男性の生きづらさの原因は、すべてのジェンダーの生きづらさにつながっている?
“男性・男児の健康に目を向け、ジェンダー平等を促す”ことを目標とする「国際男性デー(11/9)」への認知が広まるなど、男性の生きづらさにも焦点が当たり始めている昨今。今を生きる男性から見る「ジェンダー」とは、どのようなものなのでしょうか。 【画像】メンタルヘルスを整えるアイデアまとめ 社会学者であり男性学を専門としている田中俊之さんと、フリーの編集者・ライターとしてジェンダーに関する記事や書籍に携わる福田フクスケさんにお話をお聞きました。

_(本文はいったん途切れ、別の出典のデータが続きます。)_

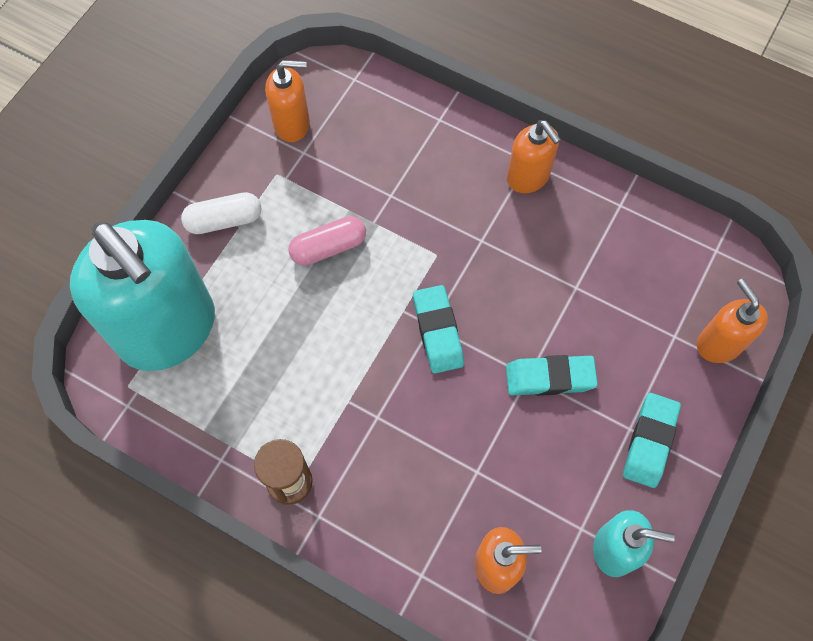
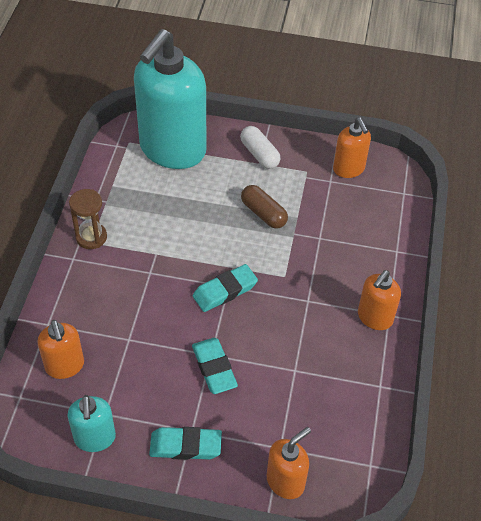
camera: 70 degrees right, 15 degrees down
(328, 247) = (263, 213): pink capsule -> brown capsule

時代? 価値観? 男性であるふたりの「ジェンダー」意識
――おふたりが「ジェンダー」を意識したタイミングや、価値観が変わったきっかけを教えてください。 福田さん:男性と女性の役割は性別で分けられるものではないという価値観は、小さい頃からうっすら持っていたかもしれません。子どもの頃から引っ込み思案で、いわゆる“男性的”な気質があまりなかったですし、両親も父が働き母が専業主婦というモデルではありましたが、休みの日は父も家事をする姿を普通に見ていました。 また、高校では吹奏楽部でしたが、部長やパートリーダーは、男女関係なく楽器経験の長さや演奏能力で選ばれることが多く、それに違和感もありませんでした。だから、「価値観が変わった」とか「気づけた」のではなく、たまたま恵まれた環境で育っただけ、というベースはあると思います。 大人になってからは、いわゆる非モテ男子であるというコンプレックスがきっかけで、女性が本心ではどう思っているのかを知りたいと思うようになり、男女論やジェンダー論、やがてフェミニズム関連の言説について読むようになりました。モテるためにナンパスクールなどに行って、女性を抱いた数を競うような価値観にのめり込まずに済んだのは、これもたまたまインストールした価値観の順番のおかげで、紙一重の差だったのかもとも思います。 田中さん:時代もあるかもしれませんね。福田さんは僕より8歳年下ですよね。実は僕も吹奏楽部だったんですが、福田さんのようにはなりませんでした。なぜなら僕が部長だったからです。吹奏楽部自体は女性の方が圧倒的に多かったけれど、男の先輩から「女は感情的だから上に立つことに向いていない。お前がやれ」と指名されたんです。しかも当時の僕はそれを、「ふーん、そうなんだ」と受け入れてしまっていましたね。 ――では田中さんはどうして「ジェンダー」に関する価値観が変化したのでしょうか。 田中さん:最近明確に自覚したのですが、僕はそもそも「人が2種類」というところに疑問を持っているんですよ。だから「男はこう」「女はこう」と、たった2つの強烈な枠組みがあることにも抵抗を感じる。性別が2個しかなく、その片方を勝手に割り振られて、「あなたはこの生き方しかありません」と言われてしまうことが嫌で嫌でしょうがないんです。 「あなたは男性で、絶対に就職しなければなりません。次に労働から開放されるのは定年後です」と言われ、それをみんなが固く信じていた時代、僕はかなり居心地が悪かったんです。 だからジェンダーの問題に関心を持ったのだろうなと今振り返ると思います。きっと僕が女性に生まれていても、抗っていたでしょう。